1589 - Identification of new prognostic factors in phase I patients treated by immunotherapy


10 Oct 2016


Poster display


Frédéric Bigot


Annals of Oncology (2016) 27 (6): 114-135. 10.1093/annonc/mdw368


F. Bigot1, E. Castanon Alvarez1, A. Hollebecque1, A. Carmona2, S. Postel-Vinay1, E. Angevin1, J. Armand1, V. Ribrag1, S. Aspeslagh1, A. Varga1, R. Bahleda1, A. Gazzah1, C. Bonnet1, J. Michot1, A. Marabelle1, J. Soria1, C. Massard1

Author affiliations

  • 1 Department Of Medicine Ditep, Institut Gustave Roussy, 94805 - Villejuif/FR
  • 2 Medical Oncology, Hospital Universitario Morales Meseguer, Murcia/ES


Abstract 1589


Evaluation of patient's life expectancy is crucial to select patient who may benefit from phase I studies. The Royal Marsden Hospital score (RMH) established a prognostic tool validated in prospective studies and based on 3 objectives variables: number of metastatic sites, LDH and serum albumin. Nevertheless, it remains unclear if those factors could be extended to immunotherapy phase I trials.


A retrospective analysis of risk factors of early death for patients enrolled into immune checkpoint inhibitor phase I trials in our institution was conducted. Demographic and biological characteristics (age, gender, number of metastatic site, LDH, albumin, neutrophil count, lymphocyte count, neutrophil-to-lymphocyte ratio, hemoglobin, platelet count) were analyzed with univariate and multivariable analysis for overall survival.
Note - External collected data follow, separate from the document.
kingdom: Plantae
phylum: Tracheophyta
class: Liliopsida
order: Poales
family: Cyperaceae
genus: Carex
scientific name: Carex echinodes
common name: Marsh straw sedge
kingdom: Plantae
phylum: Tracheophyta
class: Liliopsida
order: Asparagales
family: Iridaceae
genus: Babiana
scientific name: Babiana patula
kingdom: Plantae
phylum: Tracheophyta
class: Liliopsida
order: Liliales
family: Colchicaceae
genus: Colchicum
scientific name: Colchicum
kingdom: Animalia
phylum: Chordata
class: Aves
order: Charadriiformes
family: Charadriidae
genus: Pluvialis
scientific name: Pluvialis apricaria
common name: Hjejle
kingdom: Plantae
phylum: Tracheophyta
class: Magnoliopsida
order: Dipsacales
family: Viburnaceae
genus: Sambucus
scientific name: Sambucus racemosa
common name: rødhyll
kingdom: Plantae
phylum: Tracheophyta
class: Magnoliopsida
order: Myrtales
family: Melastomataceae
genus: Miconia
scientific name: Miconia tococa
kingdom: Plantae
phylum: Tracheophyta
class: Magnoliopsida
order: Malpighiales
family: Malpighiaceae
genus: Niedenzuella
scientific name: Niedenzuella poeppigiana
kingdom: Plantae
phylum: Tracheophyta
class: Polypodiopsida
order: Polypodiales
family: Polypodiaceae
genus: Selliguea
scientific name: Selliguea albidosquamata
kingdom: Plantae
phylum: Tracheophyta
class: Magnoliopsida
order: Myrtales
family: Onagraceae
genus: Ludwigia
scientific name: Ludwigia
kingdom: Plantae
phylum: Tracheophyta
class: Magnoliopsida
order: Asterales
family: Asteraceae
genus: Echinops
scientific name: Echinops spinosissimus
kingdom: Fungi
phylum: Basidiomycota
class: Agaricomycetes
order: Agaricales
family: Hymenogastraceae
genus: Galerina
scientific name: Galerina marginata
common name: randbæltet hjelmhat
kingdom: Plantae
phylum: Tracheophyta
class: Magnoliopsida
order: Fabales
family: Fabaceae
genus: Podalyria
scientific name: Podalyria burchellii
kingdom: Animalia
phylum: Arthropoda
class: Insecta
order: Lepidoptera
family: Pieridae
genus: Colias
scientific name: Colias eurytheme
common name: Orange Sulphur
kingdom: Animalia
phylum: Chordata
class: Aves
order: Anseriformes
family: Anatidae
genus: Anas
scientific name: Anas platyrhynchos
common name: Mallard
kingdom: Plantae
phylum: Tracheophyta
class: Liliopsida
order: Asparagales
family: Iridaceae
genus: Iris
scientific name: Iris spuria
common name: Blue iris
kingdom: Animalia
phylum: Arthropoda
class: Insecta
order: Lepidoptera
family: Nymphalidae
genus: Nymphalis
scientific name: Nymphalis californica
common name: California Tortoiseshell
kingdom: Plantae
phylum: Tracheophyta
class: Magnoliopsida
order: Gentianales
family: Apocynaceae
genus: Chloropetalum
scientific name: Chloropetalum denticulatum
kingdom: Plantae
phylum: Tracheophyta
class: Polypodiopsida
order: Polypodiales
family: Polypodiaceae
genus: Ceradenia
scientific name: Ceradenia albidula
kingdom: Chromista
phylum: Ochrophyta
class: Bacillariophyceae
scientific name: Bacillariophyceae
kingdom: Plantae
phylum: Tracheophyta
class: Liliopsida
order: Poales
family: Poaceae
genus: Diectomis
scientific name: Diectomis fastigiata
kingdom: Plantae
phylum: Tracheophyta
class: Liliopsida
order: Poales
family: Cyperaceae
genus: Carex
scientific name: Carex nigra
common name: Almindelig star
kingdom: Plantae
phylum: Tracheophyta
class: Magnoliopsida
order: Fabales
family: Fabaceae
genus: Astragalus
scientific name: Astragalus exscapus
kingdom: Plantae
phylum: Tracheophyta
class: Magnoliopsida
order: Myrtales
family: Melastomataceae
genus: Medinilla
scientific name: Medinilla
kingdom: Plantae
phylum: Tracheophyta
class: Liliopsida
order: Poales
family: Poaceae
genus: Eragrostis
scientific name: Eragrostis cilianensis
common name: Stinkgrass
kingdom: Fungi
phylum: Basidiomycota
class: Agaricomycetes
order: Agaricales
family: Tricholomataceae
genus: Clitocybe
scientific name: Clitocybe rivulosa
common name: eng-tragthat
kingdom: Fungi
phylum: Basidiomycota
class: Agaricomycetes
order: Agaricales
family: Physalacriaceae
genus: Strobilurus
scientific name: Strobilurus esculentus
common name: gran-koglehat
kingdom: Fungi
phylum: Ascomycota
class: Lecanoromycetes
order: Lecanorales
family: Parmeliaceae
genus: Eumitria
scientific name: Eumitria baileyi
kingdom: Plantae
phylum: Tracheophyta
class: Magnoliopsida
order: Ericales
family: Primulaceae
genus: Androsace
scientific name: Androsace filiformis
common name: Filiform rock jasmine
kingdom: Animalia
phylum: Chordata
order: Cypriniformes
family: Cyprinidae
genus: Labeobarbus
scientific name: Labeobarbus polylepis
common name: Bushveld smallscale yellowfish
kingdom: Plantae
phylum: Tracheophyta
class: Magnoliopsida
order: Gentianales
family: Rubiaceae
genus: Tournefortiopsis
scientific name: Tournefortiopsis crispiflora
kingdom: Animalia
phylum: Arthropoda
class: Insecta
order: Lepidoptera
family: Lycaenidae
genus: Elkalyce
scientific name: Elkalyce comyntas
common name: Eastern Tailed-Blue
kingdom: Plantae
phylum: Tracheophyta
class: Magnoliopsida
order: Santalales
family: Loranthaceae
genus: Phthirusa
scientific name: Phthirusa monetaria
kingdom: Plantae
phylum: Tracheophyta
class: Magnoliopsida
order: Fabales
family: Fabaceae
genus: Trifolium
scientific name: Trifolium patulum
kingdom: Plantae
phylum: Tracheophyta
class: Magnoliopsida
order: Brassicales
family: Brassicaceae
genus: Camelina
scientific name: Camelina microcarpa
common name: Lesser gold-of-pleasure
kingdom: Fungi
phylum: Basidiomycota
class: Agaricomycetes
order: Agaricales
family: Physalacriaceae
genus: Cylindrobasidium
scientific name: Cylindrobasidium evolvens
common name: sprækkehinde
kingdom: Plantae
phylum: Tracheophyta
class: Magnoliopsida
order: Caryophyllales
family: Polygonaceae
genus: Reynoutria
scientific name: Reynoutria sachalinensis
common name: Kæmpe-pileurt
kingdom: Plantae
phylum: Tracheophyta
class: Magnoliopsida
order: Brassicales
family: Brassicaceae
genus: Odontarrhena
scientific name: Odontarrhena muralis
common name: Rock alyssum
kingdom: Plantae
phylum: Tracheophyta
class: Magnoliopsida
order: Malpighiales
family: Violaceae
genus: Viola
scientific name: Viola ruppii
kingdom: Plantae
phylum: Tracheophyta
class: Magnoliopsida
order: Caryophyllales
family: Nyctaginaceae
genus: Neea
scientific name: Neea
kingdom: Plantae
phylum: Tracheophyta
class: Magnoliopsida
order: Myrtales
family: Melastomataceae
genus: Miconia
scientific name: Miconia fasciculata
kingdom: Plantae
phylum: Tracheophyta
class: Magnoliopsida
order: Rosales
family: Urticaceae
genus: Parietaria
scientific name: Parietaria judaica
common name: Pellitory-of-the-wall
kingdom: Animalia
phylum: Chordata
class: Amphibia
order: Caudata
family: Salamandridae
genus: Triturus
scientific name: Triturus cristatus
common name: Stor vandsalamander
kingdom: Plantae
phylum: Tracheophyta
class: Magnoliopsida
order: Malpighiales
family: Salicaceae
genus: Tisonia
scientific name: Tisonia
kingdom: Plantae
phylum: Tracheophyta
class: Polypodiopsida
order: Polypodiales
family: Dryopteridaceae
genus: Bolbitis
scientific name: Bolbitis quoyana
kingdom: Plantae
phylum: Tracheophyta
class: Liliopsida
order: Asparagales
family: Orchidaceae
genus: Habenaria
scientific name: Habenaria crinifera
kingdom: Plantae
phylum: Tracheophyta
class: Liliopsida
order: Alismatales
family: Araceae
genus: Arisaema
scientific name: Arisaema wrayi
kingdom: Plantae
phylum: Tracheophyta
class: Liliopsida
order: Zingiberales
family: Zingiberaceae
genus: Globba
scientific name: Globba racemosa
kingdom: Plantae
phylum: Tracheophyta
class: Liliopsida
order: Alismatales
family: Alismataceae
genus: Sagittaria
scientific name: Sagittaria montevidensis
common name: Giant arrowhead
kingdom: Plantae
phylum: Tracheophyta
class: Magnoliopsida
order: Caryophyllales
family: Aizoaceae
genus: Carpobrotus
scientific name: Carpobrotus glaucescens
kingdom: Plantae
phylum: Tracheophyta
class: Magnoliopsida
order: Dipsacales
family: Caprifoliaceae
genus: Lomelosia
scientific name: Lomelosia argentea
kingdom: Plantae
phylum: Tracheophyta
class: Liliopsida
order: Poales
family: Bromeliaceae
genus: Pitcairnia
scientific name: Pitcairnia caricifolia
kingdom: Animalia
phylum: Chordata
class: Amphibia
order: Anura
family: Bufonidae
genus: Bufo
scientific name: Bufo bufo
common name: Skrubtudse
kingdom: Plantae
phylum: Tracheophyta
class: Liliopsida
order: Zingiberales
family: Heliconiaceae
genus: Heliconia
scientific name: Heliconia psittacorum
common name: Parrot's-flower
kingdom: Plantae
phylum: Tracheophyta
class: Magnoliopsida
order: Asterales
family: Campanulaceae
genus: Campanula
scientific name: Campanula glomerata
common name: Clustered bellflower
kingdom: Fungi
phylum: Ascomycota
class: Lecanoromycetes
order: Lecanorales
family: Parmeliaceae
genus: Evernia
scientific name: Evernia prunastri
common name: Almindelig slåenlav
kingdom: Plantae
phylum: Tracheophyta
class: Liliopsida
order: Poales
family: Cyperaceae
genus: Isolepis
155 patients (Male: 83; Median age was 59 (22-88)) treated with an experimental immunotherapy between March 2012 and January 2016 were analyzed. The most frequent tumor types were non-small cell lung cancer (16.7%), head and neck cancer (12.2%), urothelial cancer (10.3%), renal cancer (9%), breast cancer (7.7 %), cervical cancer (6.4%). In the multivariable model, Albumin (HR: 1.7; 95%CI 1.06-2.9) and LDH (HR: 1.9; 95%CI 1.2-3.2) remained statistical significant; nevertheless the number of metastases had no impact on the patients treated with immunotherapy (HR: 0.8; 95%CI 0.5-1.3). Interestingly, a higher neutrophil-to-lymphocyte ratio (NLR) was associated with a worse prognosis (HR = 1.8; 95%CI 1.1-3). We generated a new score with albumin (upper normal limit = +1) and NLR (>6 =+ 1). We performed a Harrell c-index for evaluating the suitability of this new score (c index = 0.70; 95%CI 0.64-0.77) which was slightly higher than the c-index for RMH score in our series (0.65; 95% CI 0.58-0.72).


Our study points that the addition of NLR to classical prognostic variables such as albumin and LDH, may predict better the overall survival of patients that are treated with immunotherapy. The number of metastasis has no prognostic value in our series. Although this score needs an external validation, this is a valuable tool to make a better selection of patients for phase 1 immunotherapy trials.

Clinical trial identification

Legal entity responsible for the study

Christophe Massard


Institut Gustave Roussy


J-C. Soria: Personal fees AstraZeneca, Astex, Covagen, Clovis, GSK, Gammamabs, Lilly, MSD, Mission Therapeutics, Merus, Pfizer, Pierre Fabre, Roche-Genentech, Sanofi, Servier, Takeda. All other authors have declared no conflicts of interest.